Round-Up commercials pose dandelions as the enemy of cargo shorts-clad suburban dads, the David dandelions up against the Goliath guys standing tall with their destructive pesticide spray. Don’t believe the lies — dandelions actually act as natural fertilizer and help reduce erosion, adding nutrients to surrounding soil and plants. They’re just trying to help!

Ever finicky, dandelions continue to flourish by occupying liminal spaces, like deserted baseball diamonds or between cracks in the city concrete. 19th century American conservationist and essayist John Burroughs said of the wildflower: “who would banish it from the meadows or the lawns, where it copies in gold upon the green expanse the stars of the midnight sky?” They thrive in the open spaces, the forgotten places, demanding to let their roots grow.

Growing up, I felt like a dandelion. A natural introvert, I was quiet but always hiding in plain sight. I would spend recesses swinging, picking the flowers or making mud concoctions in leftover water bottles. I actually failed recess in kindergarten for not socializing enough. “The other kids are just stupid,” I tried to explain my mother. She wasn’t having it.

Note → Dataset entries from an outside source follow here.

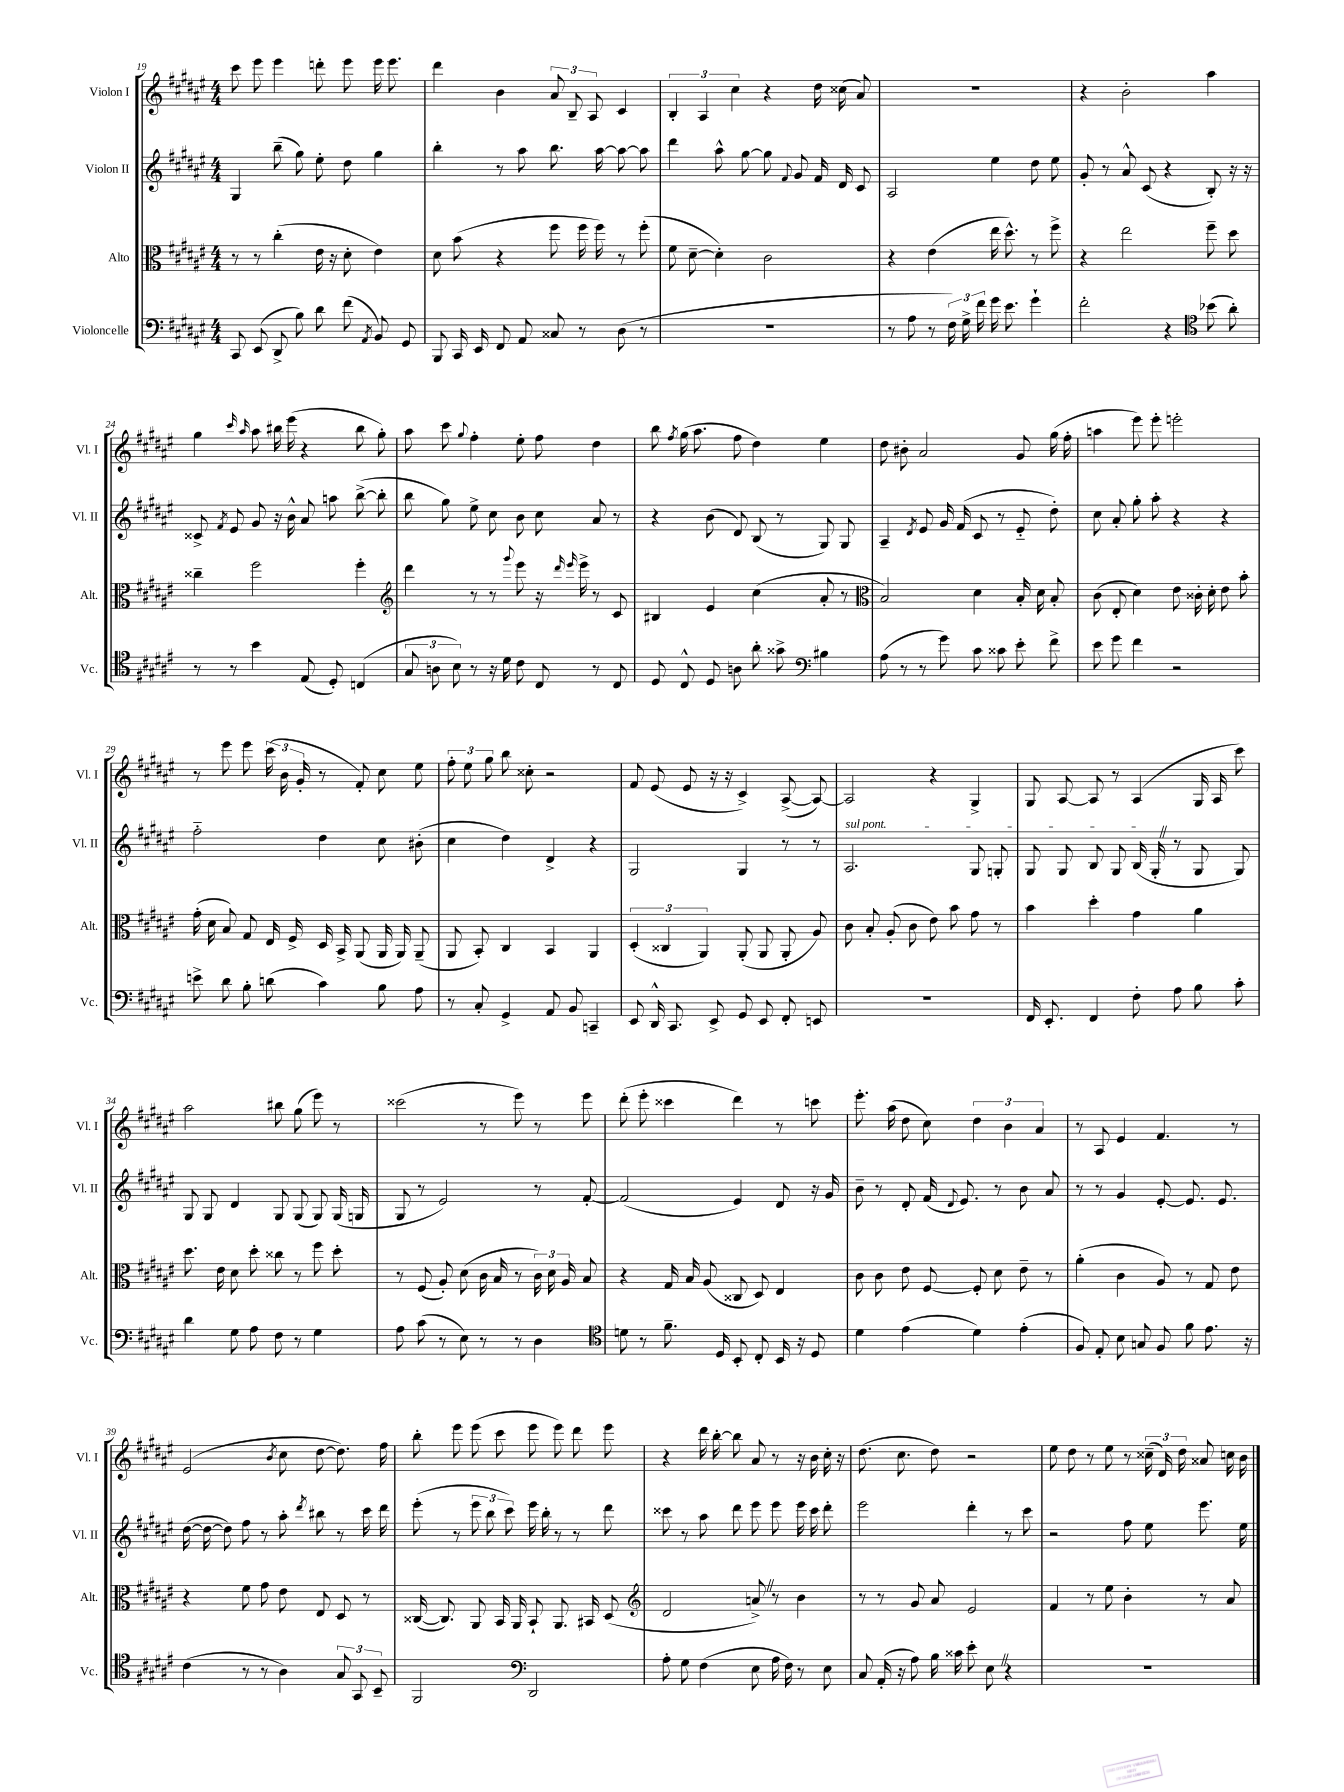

**kern	**kern	**kern	**kern
*staff4	*staff3	*staff2	*staff1
*clefF4	*clefC3	*clefG2	*clefG2
*k[f#c#g#d#a#e#]	*k[f#c#g#d#a#e#]	*k[f#c#g#d#a#e#]	*k[f#c#g#d#a#e#]
*M4/4	*M4/4	*M4/4	*M4/4
8CC#/	8r	4G#/	8ccc#\
(8EE#/	8r	.	8eee#\
8DD#^/	(4cc#'\	(8bb~\	4eee#\
8B\)	.	8gg#\)	.
8d#\	16e#\	8ee#'\	8ddd'\
.	16r	.	.
(8f#\	8d#'\	8dd#\	8eee#\
8qAA#/	.	.	.
8BB/)	4e#\)	4gg#\	16eee#\
.	.	.	8.eee#\
8GG#/	.	.	.
=	=	=	=
8BBB/	8d#\	4bb'\	4ddd#\
16CC#/	(8b\	.	.
16EE#/	.	.	.
8FF#/	4r	8r	4b\
8AA#/	.	8aa#\	.
8C##/	8ff#\	8.bb\	12a#/
.	.	.	12B~/
8r	16ff#\	.	.
.	.	.	12A#/
.	16ff#\)	[16aa#\	.
(8D#\	8r	8aa#\_	4c#/
8r	(8ff#'\	8aa#\]	.
=	=	=	=
1r	8f#\	4ddd#\	6B'/
.	[8d#~\	.	.
.	.	.	6A#/
.	4d#'\])	8aa#^^\	.
.	.	.	6cc#\
.	.	[8gg#\	.
.	2c#\	8gg#\]	4r
.	.	8qqf#/	.
.	.	8g#/	.
.	.	16f#/	16dd#\
.	.	16d#/	(16cc##\
.	.	8c#/	8a#/)
=	=	=	=
8r	4r	2A#/	1r
8A#\	.	.	.
8r	(4e#\	.	.
24F#\)	.	.	.
24G#^\	.	.	.
24f#\	.	.	.
16g#\	16ee#\	4ee#\	.
8.e#\	8.dd#^^\)	.	.
4g#`\	8r	8dd#\	.
.	8ff#^\	8ee#\	.
=	=	=	=
2f#'\	4r	8g#'/	4r
.	.	8r	.
.	2ee#\	8a#^^/	2b'\
.	.	(8c#/	.
4r	.	4r	.
*clefC4	*	*	*
(8b-\	8ff#~\	8B'/)	4aa#\
8a#'\)	8dd#\	16r	.
.	.	16r	.
=	=	=	=
8r	4cc##~\	8c##^/	4gg#\
.	.	8qf#/	.
8r	.	8e#/	.
.	.	.	16qqccc#/
.	.	.	16qqaa#/
4b\	2ff#\	8g#/	8aa#\
.	.	16r	16bb#\
.	.	16b^^\	(16eee#\
(8E#/	.	8a#/	4r
8D#'/)	.	8aa\	.
(4C/	4ff#'\	([8bb^\	8bb#\
.	.	8bb'\]	8gg#'\)
=	=	=	=
*	*clefG2	*	*
12G#/	4ddd#\	8bb\	8aa#\
12A\	.	.	.
.	.	8gg#\)	8ccc#\
12B\)	.	.	.
.	.	.	8qqgg#/
8r	8r	8ee#^\	4ff#'\
16r	8r	8cc#\	.
16d#\	.	.	.
.	8qqggg#/	.	.
8c#\	8eee#\	8b\	8ee#'\
8C#/	16r	8cc#\	8ff#\
.	16qqddd#/	.	.
.	16qqeee#/	.	.
.	16eee#^\	.	.
8r	8r	8a#/	4dd#\
8C#/	8c#/	8r	.
=	=	=	=
8D#/	4B#/	4r	8bb\
.	.	.	8qff#/
8C#^^/	.	.	(16gg#\
.	.	.	8.aa#\
8D#/	4e#/	(8b\	.
8A\	.	8d#/)	8ff#\
8a#'\	(4cc#\	(8B/	4dd#\)
8g##^\	.	8r	.
*clefF4	*	*	*
4B#\	8a#'/	8G#/)	4ee#\
.	8r	8G#/	.
=	=	=	=
*	*clefC3	*	*
(8A#\	2B/)	4A#~/	8dd#\
8r	.	.	8b#'\
.	.	8qd#/	.
8r	.	8e#/	2a#/
8g#\)	.	16g#/	.
.	.	(16f#/	.
8c#\	4d#\	8c#/	.
8c##\	.	8r	.
8e#'\	16B'/	8e#'~/	8g#/
.	16d#\	.	.
8f#^\	8B'/	8dd#'\)	(16gg#\
.	.	.	16ff#'\
=	=	=	=
8e#\	(8c#\	8cc#\	4aa\
8g#\	8E#'/	8a#'/	.
4f#\	4d#\)	8gg#'\	8eee#\)
.	.	8aa#'\	8eee#'\
2r	8e#\	4r	2eee'\
.	16c##'\	.	.
.	16d#'\	.	.
.	8e#\	4r	.
.	8b'\	.	.
=	=	=	=
8e^\	(16g#'\	2ff#'~\	8r
.	16d#\	.	.
8d#\	8B/)	.	8eee#\
8B'\	8G#/	.	8eee#\
(8d\	16E#/	.	(24ccc#\
.	.	.	24b\
.	16F#^/	.	.
.	.	.	24g#'/
4c#\)	16D#/	4dd#\	8r
.	16BB^/	.	.
.	(8AA#/	.	8f#'/)
8B\	16AA#/	8cc#\	8cc#\
.	16AA#/)	.	.
8A#\	(8AA#~/	(8b#'\	8ee#\
=	=	=	=
8r	8AA#/	4cc#\	12ff#'\
.	.	.	12ee#\
8C#'/	8BB'/)	.	.
.	.	.	12gg#\
4GG#^/	4C#/	4dd#\)	8bb\
.	.	.	8cc##'\
8AA#/	4BB/	4d#^/	2r
8BB/	.	.	.
4CC~/	4AA#/	4r	.
=	=	=	=
8EE#/	(6D#'/	2G#/	8f#/
16DD#^^/	.	.	(8e#/
.	6C##/	.	.
8.CC#/	.	.	.
.	.	.	8e#/
.	6AA#/)	.	.
8EE#^/	.	.	16r
.	.	.	16r
8GG#/	(8AA#'/	4G#/	4c#^/)
8EE#/	8AA#/	.	.
8FF#'/	8AA#'/	8r	([8A#^/
8EE/	8A#/)	8r	8A#/_)
=	=	=	=
1r	8c#\	2.A#/	2A#/]
.	8B'/	.	.
.	(8A#'/	.	.
.	8c#\	.	.
.	8e#\)	.	4r
.	8b\	.	.
.	8g#\	8G#/	4G#^/
.	8r	8G'/	.
=	=	=	=
16FF#/	4b\	8G#/	8G#/
8.EE#'/	.	.	.
.	.	8G#/	[8A#/
4FF#/	4dd#'\	8B/	8A#/]
.	.	8G#/	8r
8F#'\	4g#\	(16B/	(4A#/
.	.	16G#'/	.
8A#\	.	8r	.
8B\	4a#\	8G#/	16G#/
.	.	.	16A#/
8c#'\	.	8G#/)	8ccc#\)
=	=	=	=
4d#\	8.dd#\	8G#/	2aa#\
.	.	8G#/	.
.	16e#\	.	.
8G#\	8d#\	4d#/	.
8A#\	8dd#'\	.	.
8F#\	8cc##\	8G#/	8bb#\
8r	8r	(8G#/	(8gg#\
4G#\	8ff#\	8G#/)	8eee#\)
.	8dd#'\	(16G#/	8r
.	.	16G/	.
=	=	=	=
8A#\	8r	8G#/	(2ccc##\
(8c#\	(8F#/	8r	.
8r	8A#'/)	2e#/)	.
8E#\)	(8d#\	.	.
8r	16c#\	.	8r
.	16B/	.	.
8r	8r	.	8eee#\)
4D#\	24c#\)	8r	8r
.	24d#\	.	.
.	24A#/	.	.
.	8B/	[8f#'/	8eee#\
=	=	=	=
*clefC4	*	*	*
8d\	4r	(2f#/]	(8ddd#'\
8r	.	.	8eee#'\
8.f#~\	16G#/	.	4ccc##\
.	16B/	.	.
.	(8A#/	.	.
16D#/	.	.	.
8BB'/	8C##/	4e#/)	4ddd#\)
8C#'/	8D#/)	.	.
16BB/	4E#/	8d#/	8r
16r	.	.	.
8D#/	.	16r	8ccc\
.	.	16g#/	.
=	=	=	=
4d#\	8c#\	8b~\	8.eee#'\
.	8c#\	8r	.
.	.	.	(16aa#\
(4e#\	8e#\	8d#'/	8dd#\
.	[8F#/	(16f#/	8cc#\)
.	.	8qqd#/	.
.	.	8.e#/)	.
4d#\)	8F#'/]	.	6dd#\
.	8d#\	8r	.
.	.	.	6b\
(4e#'\	8e#~\	8b\	.
.	.	.	6a#/
.	8r	8a#/	.
=	=	=	=
8F#/)	(4a#'\	8r	8r
8E#'/	.	8r	8A#/
8B\	4c#\	4g#/	4e#/
8G/	.	.	.
8F#/	8A#/)	[8e#'/	4.f#/
8f#\	8r	8.e#/]	.
8.e#\	8G#/	.	.
.	.	8.e#/	.
.	8e#\	.	8r
16r	.	.	.
=	=	=	=
(4c#\	4r	([16dd#\	(2e#/
.	.	16dd#\_	.
.	.	8dd#\])	.
8r	8f#\	8ff#\	.
8r	8g#\	8r	.
.	.	.	8qb/
4A#\)	8e#\	8aa#'\	8cc#\
.	.	8qddd#/	.
.	8E#/	8bb#\	[8dd#\
12G#/	8D#/	8r	8.dd#\])
12GG#/	.	.	.
.	8r	16ccc#\	.
12BB~/	.	.	.
.	.	16ddd#\	16ff#\
=	=	=	=
2FF#/	([16C##/	(8eee#'\	8bb'\
.	8.C##/])	.	.
.	.	8r	8eee#\
.	8AA#/	12eee#\	(8eee#\
.	.	12bb\	.
.	16BB/	.	8ccc#\
.	.	12ccc#\)	.
.	16AA#/	.	.
*clefF4	*	*	*
2DD#/	8BB`/	16eee#\	8eee#\
.	.	16bb'\	.
.	8.AA#/	8r	8eee#\)
.	.	8r	8ddd#\
.	16BB#/	.	.
.	(8D#/	8ddd#\	8eee#\
=	=	=	=
*	*clefG2	*	*
8A#'\	2d#/	8ccc##\	4r
8G#\	.	8r	.
(4F#\	.	8aa#\	16ddd#\
.	.	.	[16bb'\
.	.	8ddd#\	8bb\]
8E#\	8a^/)	8eee#\	8a#/
16A#\	8r	8eee#\	8r
16F#\)	.	.	.
8r	4b\	16eee#\	16r
.	.	16ccc##\	16b\
8E#\	.	8ddd#'\	16cc#'\
.	.	.	16r
=	=	=	=
8C#/	8r	2eee#\	(8.dd#\
(16AA#'/	8r	.	.
16r	.	.	8.cc#\
8A#\)	8g#/	.	.
16B\	8a#/	.	8dd#\)
16c##\	.	.	.
8e#'\	2e#/	4ddd#'\	2r
8E#\	.	.	.
4r	.	8r	.
.	.	8ccc#\	.
=	=	=	=
1r	4f#/	2r	8ee#\
.	.	.	8dd#\
.	8r	.	8r
.	8ee#\	.	8ee#\
.	4b'\	8ff#\	8r
.	.	8ee#\	(24cc##~\
.	.	.	24d#/)
.	.	.	24dd#\
.	8r	8.eee#\	8a##/
.	8a#/	.	16cc\
.	.	16ee#\	16b\
==	==	==	==
*-	*-	*-	*-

Who needed friends when I had mother nature? At least she wouldn’t call me bad names, even if she made my allergies living hell. Since people view dandelions as weeds, the great thing is that you can simply walk around, plucking as many as you please, and no one cares! You can gather your own little outsider bouquet to brighten your day.

I still go and pick dandelions. It’s my solace and escape, my own self-care and everyday adventure. I take long walks specifically in search of the perfect bunch. I stop in my tracks to grab them from sidewalk cracks, fence links and public parks, gathering them for my own windowsill. I stand tall with them in my palm.

The thing is, as much as we try to spray, cut or pick away at dandelions, they always come back. They are bright, ostentatious, and resilient. They claim space.

I look back on that field of weeds that bloomed behind our house like it’s the Garden of Eden. It was an outsider’s paradise, a place where the wild could flourish. Dandelions are nature’s little open secret — they were an everyday mood enhancer, an extended olive branch, a natural healer and a bouquet of love. They are my reminder to grow with pride.